*QUOTED TEXT*
Technical information
- Licensing authority: FCC
- Facility ID: 4340
- Class: A
- ERP: 6,000 watts
- HAAT: 98 meters
- Transmitter coordinates: 38°36′47.4″N 75°35′10.7″W﻿ / ﻿38.613167°N 75.586306°W

Links
- Public license information: Public file; LMS;
- Webcast: Listen live
- Website: www.wgmd.com

= WUSX =

WUSX (98.5 FM) is an American radio station licensed to Seaford, Delaware, and serving Salisbury, Maryland, Ocean City, Maryland, Southern Delaware, Virginia, and the rest of Delmarva, with studios and cluster offices located in Salisbury. Its tower is located in Seaford. WUSX simulcasts a talk radio format with WGMD (92.7 FM) in Rehoboth Beach, Delaware.

==History==
WSUX-FM 98.3 signed on the air in February 1972, carrying the programming of WSUX (1280 AM).

Previous studios were located along U.S. Route 13 in Seaford, Delaware. The station originally transmitted at 98.3 FM before moving to 98.5 FM in 1998. Previous formats included an easy listening format with call signs WSUX-FM (Sussex County) and WECY-FM (Easy).

*RECORDS SUPPLIED*
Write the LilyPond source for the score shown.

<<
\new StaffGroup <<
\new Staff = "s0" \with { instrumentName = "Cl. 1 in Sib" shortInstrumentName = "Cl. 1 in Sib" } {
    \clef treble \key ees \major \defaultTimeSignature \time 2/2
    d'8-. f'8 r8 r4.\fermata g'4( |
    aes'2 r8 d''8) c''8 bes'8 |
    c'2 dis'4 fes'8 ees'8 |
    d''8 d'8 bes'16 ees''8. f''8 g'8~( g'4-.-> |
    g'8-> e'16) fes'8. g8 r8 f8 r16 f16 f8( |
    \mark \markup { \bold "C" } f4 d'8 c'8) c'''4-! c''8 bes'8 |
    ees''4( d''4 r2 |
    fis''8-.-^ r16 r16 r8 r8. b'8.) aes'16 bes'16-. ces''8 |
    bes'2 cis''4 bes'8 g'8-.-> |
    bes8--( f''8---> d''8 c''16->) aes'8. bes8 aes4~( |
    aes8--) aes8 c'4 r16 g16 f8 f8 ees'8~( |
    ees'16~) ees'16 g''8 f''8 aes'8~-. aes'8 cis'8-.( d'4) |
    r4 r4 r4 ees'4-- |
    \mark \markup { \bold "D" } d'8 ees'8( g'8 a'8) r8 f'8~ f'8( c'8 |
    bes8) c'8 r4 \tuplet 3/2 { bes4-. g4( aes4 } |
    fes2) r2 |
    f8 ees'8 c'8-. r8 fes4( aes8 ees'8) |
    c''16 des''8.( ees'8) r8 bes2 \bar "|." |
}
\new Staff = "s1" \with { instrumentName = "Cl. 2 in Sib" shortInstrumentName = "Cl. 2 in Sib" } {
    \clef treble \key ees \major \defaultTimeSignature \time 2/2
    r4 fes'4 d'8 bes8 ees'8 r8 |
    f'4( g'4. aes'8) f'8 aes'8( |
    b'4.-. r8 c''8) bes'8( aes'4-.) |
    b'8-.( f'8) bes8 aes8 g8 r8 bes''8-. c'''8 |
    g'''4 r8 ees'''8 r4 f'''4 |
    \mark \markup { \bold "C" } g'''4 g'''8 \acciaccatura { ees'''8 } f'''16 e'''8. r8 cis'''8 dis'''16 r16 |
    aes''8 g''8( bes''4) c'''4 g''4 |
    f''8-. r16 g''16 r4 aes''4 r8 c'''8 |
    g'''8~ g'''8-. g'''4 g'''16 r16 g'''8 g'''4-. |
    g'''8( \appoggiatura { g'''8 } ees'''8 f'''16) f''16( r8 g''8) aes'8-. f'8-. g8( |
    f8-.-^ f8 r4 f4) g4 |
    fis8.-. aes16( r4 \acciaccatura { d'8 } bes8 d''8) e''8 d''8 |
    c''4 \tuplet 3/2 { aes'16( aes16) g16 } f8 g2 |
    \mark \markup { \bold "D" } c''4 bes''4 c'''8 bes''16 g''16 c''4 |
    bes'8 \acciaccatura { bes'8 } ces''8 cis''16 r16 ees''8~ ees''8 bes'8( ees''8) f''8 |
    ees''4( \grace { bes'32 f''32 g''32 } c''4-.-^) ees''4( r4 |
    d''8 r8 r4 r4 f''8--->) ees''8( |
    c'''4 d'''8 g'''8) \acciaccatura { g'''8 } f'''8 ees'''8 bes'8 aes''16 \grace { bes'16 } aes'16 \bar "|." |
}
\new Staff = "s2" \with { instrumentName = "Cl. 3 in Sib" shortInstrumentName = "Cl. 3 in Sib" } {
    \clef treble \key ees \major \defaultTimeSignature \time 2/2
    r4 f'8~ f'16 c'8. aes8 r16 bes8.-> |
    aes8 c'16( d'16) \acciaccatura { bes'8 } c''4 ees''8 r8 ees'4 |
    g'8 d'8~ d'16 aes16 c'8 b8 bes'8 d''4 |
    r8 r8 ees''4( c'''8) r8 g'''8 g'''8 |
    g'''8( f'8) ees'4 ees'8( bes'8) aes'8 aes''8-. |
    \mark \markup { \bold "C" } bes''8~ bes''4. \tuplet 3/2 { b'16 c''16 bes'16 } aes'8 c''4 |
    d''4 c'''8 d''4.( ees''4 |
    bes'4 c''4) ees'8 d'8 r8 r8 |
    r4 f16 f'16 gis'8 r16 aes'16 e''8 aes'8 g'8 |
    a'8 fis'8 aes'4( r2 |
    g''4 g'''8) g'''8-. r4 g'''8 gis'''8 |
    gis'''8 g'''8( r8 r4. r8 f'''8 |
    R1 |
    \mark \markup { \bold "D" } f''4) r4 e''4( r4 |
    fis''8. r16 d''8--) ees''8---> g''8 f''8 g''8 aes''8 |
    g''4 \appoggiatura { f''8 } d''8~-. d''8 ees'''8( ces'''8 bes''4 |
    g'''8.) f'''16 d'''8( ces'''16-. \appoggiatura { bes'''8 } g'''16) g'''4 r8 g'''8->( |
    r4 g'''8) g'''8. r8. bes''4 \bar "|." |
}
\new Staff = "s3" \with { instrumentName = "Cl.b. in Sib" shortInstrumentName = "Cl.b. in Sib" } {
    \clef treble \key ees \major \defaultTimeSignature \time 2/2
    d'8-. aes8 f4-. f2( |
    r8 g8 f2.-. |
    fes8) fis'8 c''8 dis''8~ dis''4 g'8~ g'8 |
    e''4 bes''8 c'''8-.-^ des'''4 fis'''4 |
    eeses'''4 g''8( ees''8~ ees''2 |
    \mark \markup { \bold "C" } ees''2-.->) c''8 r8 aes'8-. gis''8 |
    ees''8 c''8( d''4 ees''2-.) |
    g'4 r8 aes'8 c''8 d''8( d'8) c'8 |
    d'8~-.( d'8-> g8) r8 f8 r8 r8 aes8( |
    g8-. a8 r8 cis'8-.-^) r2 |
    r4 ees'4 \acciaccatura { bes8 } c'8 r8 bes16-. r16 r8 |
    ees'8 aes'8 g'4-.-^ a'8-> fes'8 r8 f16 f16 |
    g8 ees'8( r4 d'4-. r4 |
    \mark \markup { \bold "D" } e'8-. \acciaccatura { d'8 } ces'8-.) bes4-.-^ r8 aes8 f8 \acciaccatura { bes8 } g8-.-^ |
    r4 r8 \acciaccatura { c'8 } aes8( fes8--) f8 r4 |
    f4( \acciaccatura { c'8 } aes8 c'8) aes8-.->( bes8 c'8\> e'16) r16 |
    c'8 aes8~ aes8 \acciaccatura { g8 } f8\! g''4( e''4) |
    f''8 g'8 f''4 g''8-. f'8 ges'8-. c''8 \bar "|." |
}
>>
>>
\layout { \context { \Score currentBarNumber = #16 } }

*AIM 1*
In the radio station text, write out everything from "WUSX (98.5 FM)" down to "WSUX (1280 AM).", substituting "news radio" for "talk radio".
*AIM 2*
List every line of the records that contains the string "shortInstrumentName".

*FULL OUTPUT 1*
WUSX (98.5 FM) is an American radio station licensed to Seaford, Delaware, and serving Salisbury, Maryland, Ocean City, Maryland, Southern Delaware, Virginia, and the rest of Delmarva, with studios and cluster offices located in Salisbury. Its tower is located in Seaford. WUSX simulcasts a news radio format with WGMD (92.7 FM) in Rehoboth Beach, Delaware.

==History==
WSUX-FM 98.3 signed on the air in February 1972, carrying the programming of WSUX (1280 AM).

*FULL OUTPUT 2*
\new Staff = "s0" \with { instrumentName = "Cl. 1 in Sib" shortInstrumentName = "Cl. 1 in Sib" } {
\new Staff = "s1" \with { instrumentName = "Cl. 2 in Sib" shortInstrumentName = "Cl. 2 in Sib" } {
\new Staff = "s2" \with { instrumentName = "Cl. 3 in Sib" shortInstrumentName = "Cl. 3 in Sib" } {
\new Staff = "s3" \with { instrumentName = "Cl.b. in Sib" shortInstrumentName = "Cl.b. in Sib" } {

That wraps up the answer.